Overall, Arosa is a friendly charming mountain resort that's very Swiss and traditional. The skiing isn't overly demanding, but perfect for learners wanting to have the full Alpine experience.


CHAMPERY :
Champery Resort Another of the Portes du Soleil resorts, Champéry benefits from access to 650km of runs, providing something for everyone. It is one of the more attractive places to stay on this circuit, maintaining its old Swiss Alpine charm and ambience. It also boasts dramatic views of the Dents du Midi. Most of the accommodation is hotel-based, as is the majority of nightlife. There are plenty of cafés and shops for early après-ski.
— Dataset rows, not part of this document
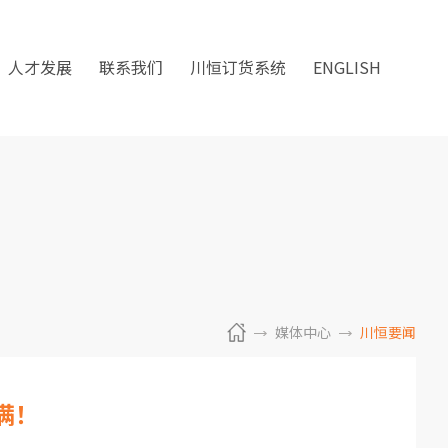
人才发展
联系我们
川恒订货系统
ENGLISH
媒体中心
川恒要闻
满！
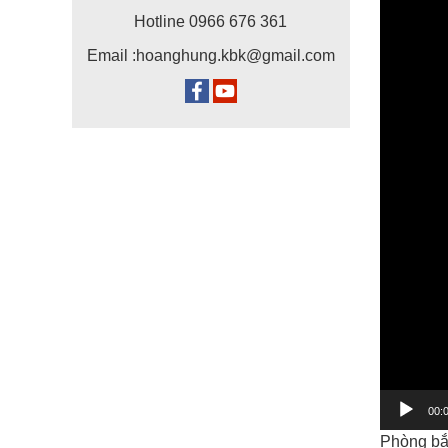
Video
Hotline 0966 676 361
Email :hoanghung.kbk@gmail.com
00:
Phòng bắn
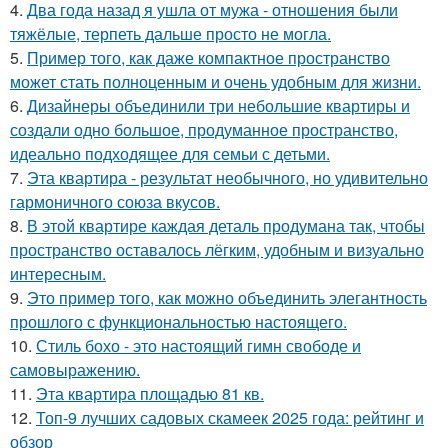
4.
Два года назад я ушла от мужа - отношения были
тяжёлые, терпеть дальше просто не могла.
5.
Пример того, как даже компактное пространство
может стать полноценным и очень удобным для жизни.
6.
Дизайнеры объединили три небольшие квартиры и
создали одно большое, продуманное пространство,
идеально подходящее для семьи с детьми.
7.
Эта квартира - результат необычного, но удивительно
гармоничного союза вкусов.
8.
В этой квартире каждая деталь продумана так, чтобы
пространство оставалось лёгким, удобным и визуально
интересным.
9.
Это пример того, как можно объединить элегантность
прошлого с функциональностью настоящего.
10.
Стиль бохо - это настоящий гимн свободе и
самовыражению.
11.
Эта квартира площадью 81 кв.
12.
Топ-9 лучших садовых скамеек 2025 года: рейтинг и
обзор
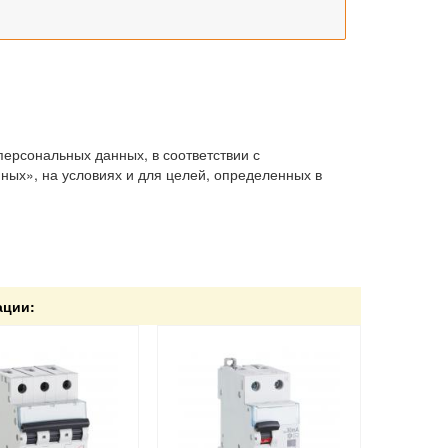
персональных данных, в соответствии с
ых», на условиях и для целей, определенных в
ации:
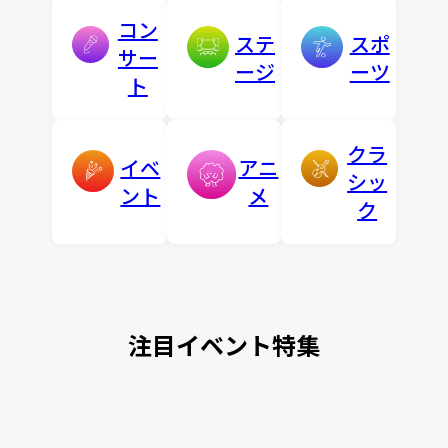
コン
ステ
スポ
サー
ージ
ーツ
ト
クラ
イベ
アニ
シッ
ント
メ
ク
注目イベント特集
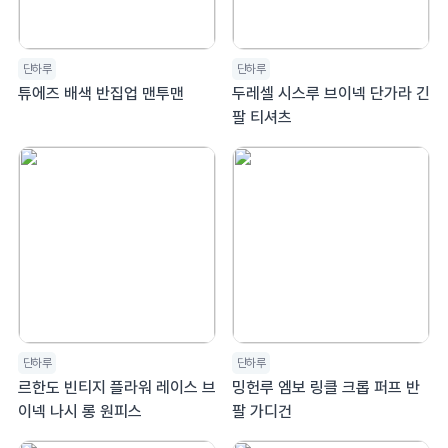
단하루
단하루
튜에즈 배색 반집업 맨투맨
두레셀 시스루 브이넥 단가라 긴
팔 티셔츠
단하루
단하루
르한도 빈티지 플라워 레이스 브
밍헌루 엠보 링클 크롭 퍼프 반
이넥 나시 롱 원피스
팔 가디건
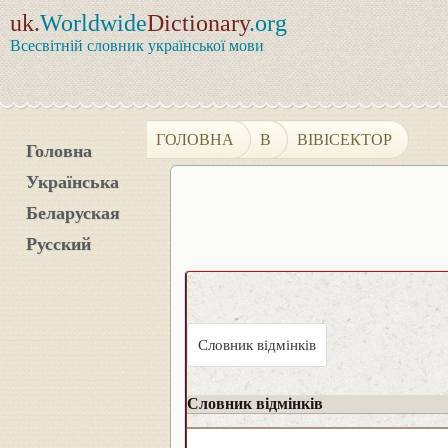
uk.
Worldwide
Dictionary
.org
Всесвітній словник української мови
ГОЛОВНА
В
ВІВІСЕКТОР
Головна
Українська
Беларуская
Русский
Словник відмінків
Словник відмінків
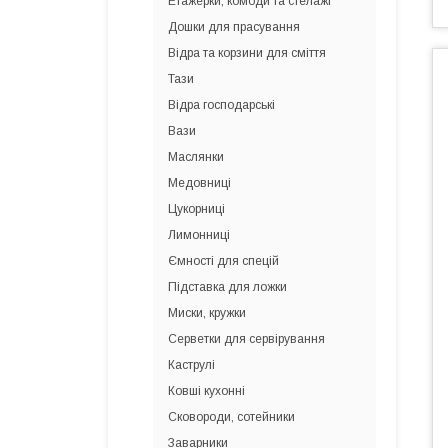
Етажерки, комоди та стелажі
Дошки для прасування
Відра та корзини для сміття
Тази
Відра господарські
Вази
Маслянки
Медовниці
Цукорниці
Лимонниці
Ємності для спецій
Підставка для ложки
Миски, кружки
Серветки для сервірування
Каструлі
Ковші кухонні
Сковороди, сотейники
Заварники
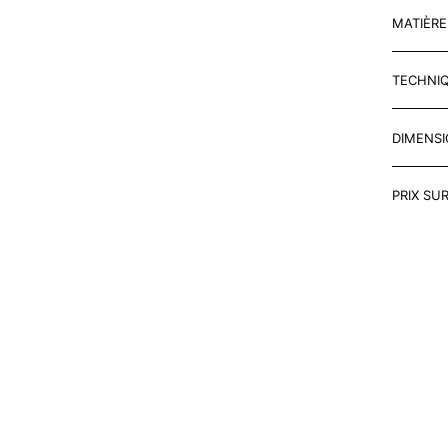
MATIÈR
TECHNI
DIMENS
PRIX SU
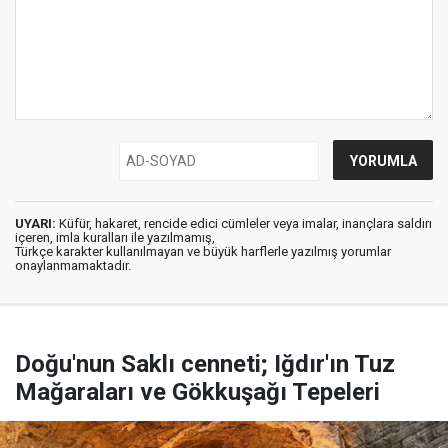
UYARI:
Küfür, hakaret, rencide edici cümleler veya imalar, inançlara saldırı
içeren, imla kuralları ile yazılmamış,
Türkçe karakter kullanılmayan ve büyük harflerle yazılmış yorumlar
onaylanmamaktadır.
Doğu'nun Saklı cenneti; Iğdır'ın Tuz
Mağaraları ve Gökkuşağı Tepeleri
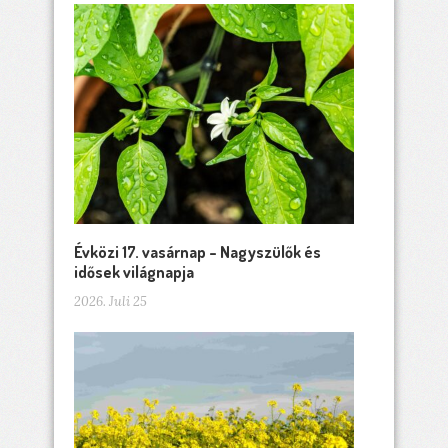
Évközi 17. vasárnap – Nagyszülők és
idősek világnapja
2026. Juli 25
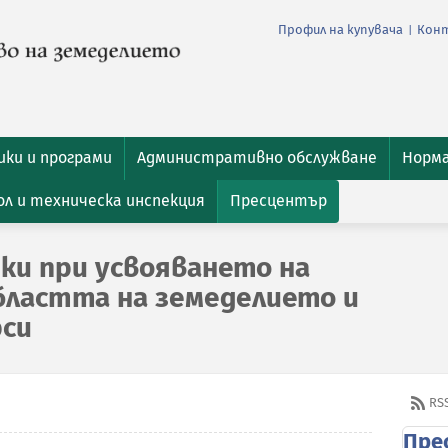
Профил на купувача
Кон
|
ки и програми
Административно обслужване
Норм
л и техническа инспекция
Пресцентър
ки при усвояването на
бластта на земеделието и
рси
RS
Пре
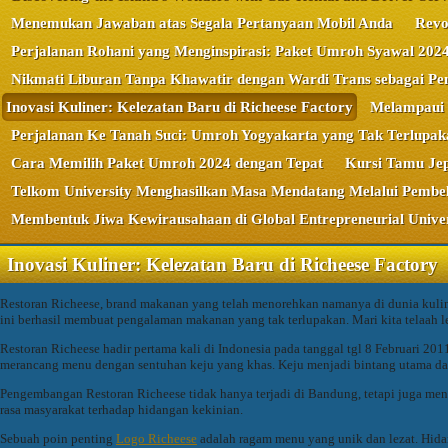
Menemukan Jawaban atas Segala Pertanyaan Mobil Anda
Revo
Perjalanan Rohani yang Menginspirasi: Paket Umroh Syawal 202
Nikmati Liburan Tanpa Khawatir dengan Wardi Trans sebagai Pe
Inovasi Kuliner: Kelezatan Baru di Richeese Factory
Melampaui 
Perjalanan Ke Tanah Suci: Umroh Yogyakarta yang Tak Terlupak
Cara Memilih Paket Umroh 2024 dengan Tepat
Kursi Tamu Jep
Telkom University Menghasilkan Masa Mendatang Melalui Pembel
Membentuk Jiwa Kewirausahaan di Global Entrepreneurial Univer
Inovasi Kuliner: Kelezatan Baru di Richeese Factory
Restoran Richeese, brand makanan yang telah menorehkan namanya di dunia kuline
ini berhasil membuat pengalaman makanan yang tak terlupakan. Mari kita telaah le
Restoran Richeese hadir pertama kali di Indonesia pada tanggal tgl 8 Februari 
merancang menu dengan sentuhan keju yang khas. Keju menjadi bintang utama dal
Pengembangan Restoran Richeese tidak hanya terjadi di Bandung, tetapi juga men
rasa masyarakat terhadap hidangan kekinian.
Sebuah poin penting
Logo Richeese
adalah ragam menu yang unik dan lezat. Hid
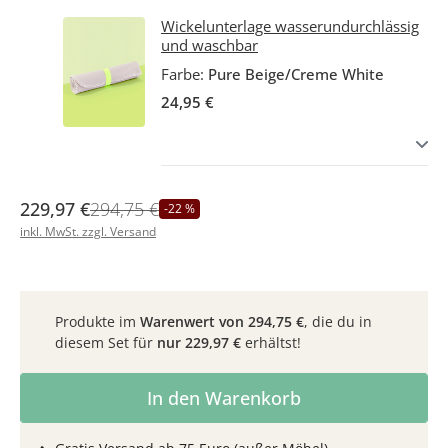
Wickelunterlage wasserundurchlässig
und waschbar
Farbe:
Pure Beige/Creme White
24,95 €
229,97 €
294,75 €
-22 %
inkl. MwSt. zzgl. Versand
Produkte im
Warenwert von
294,75 €
, die du in
diesem Set für
nur
229,97 €
erhältst!
Produkt Anzahl: Gib den gewünschten Wer
In den Warenkorb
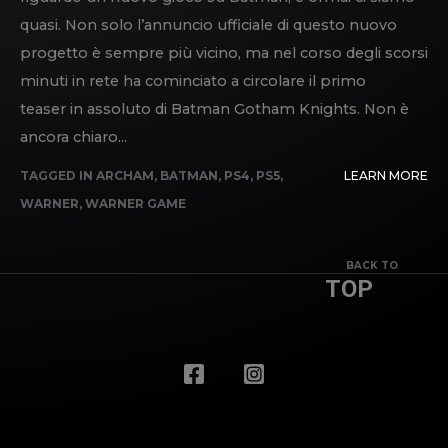
quasi. Non solo l’annuncio ufficiale di questo nuovo
progetto è sempre più vicino, ma nel corso degli scorsi
minuti in rete ha cominciato a circolare il primo
teaser in assoluto di Batman Gotham Knights. Non è
ancora chiaro...
TAGGED IN
ARCHAM
,
BATMAN
,
PS4
,
PS5
,
LEARN MORE
WARNER
,
WARNER GAME
BACK TO
TOP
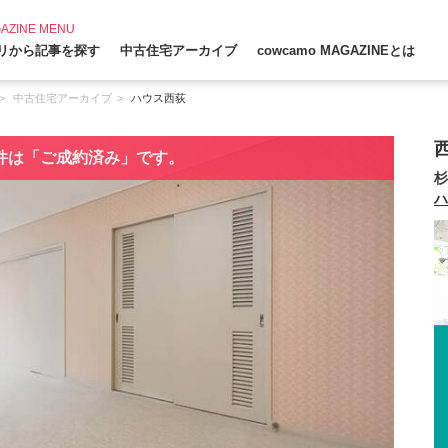
AZINE MENU
リから記事を探す
中古住宅アーカイブ
cowcamo MAGAZINEとは
中古住宅アーカイブ
ハウス西荻
件は「ご成約済み」です。
杉
ハ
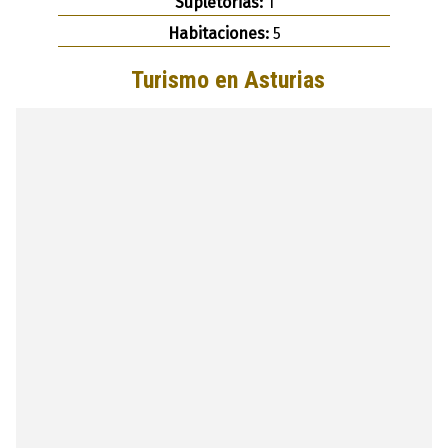
Supletorias:
1
Habitaciones:
5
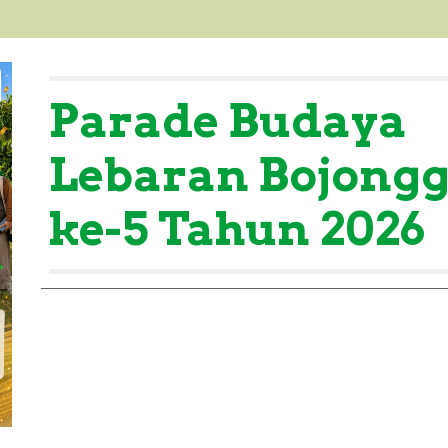
Parade Budaya
Lebaran Bojong
ke-5 Tahun 2026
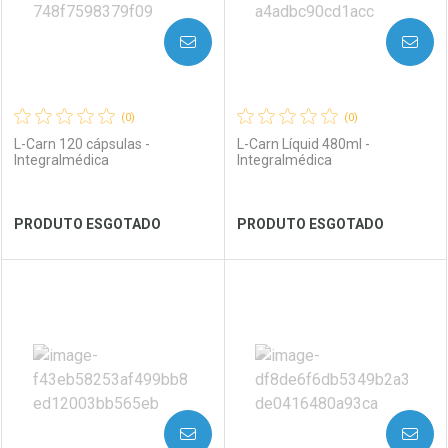
AVISE-ME
AVISE-ME
(0)
(0)
L-Carn 120 cápsulas -
L-Carn Líquid 480ml -
Integralmédica
Integralmédica
Ver Desconto Convênio
Ver Desconto Convênio
PRODUTO ESGOTADO
PRODUTO ESGOTADO
FECHAR
FECHAR
FEC
FEC
Laboratório
Por Menos
Laboratório
Por Menos
AVISE-ME
AVISE-ME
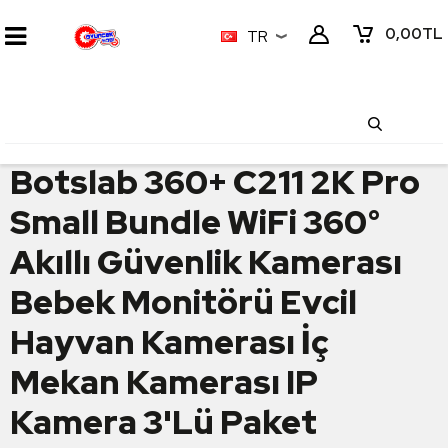
0,00
TL
TR
Botslab 360+ C211 2K Pro
Small Bundle WiFi 360°
Akıllı Güvenlik Kamerası
Bebek Monitörü Evcil
Hayvan Kamerası İç
Mekan Kamerası IP
Kamera 3'Lü Paket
As for the skiing, there's loads for all on the Portes du Soleil, but Champéry is lift- not ski-linked. You'll have to take a bus for the cable car up and you can't ski back to base. Champéry's local slopes are very sunny and are ideally suited for intermediates. Unfortunately, beginners have to pay for a full lift pass just to access the nursery slopes. Experts should make the trip to get to the best stuff at Avoriaz.

Overall, Champéry's biggest pull is its cosy and friendly ambience, which compensates for the less-than-convenient slope accessibility.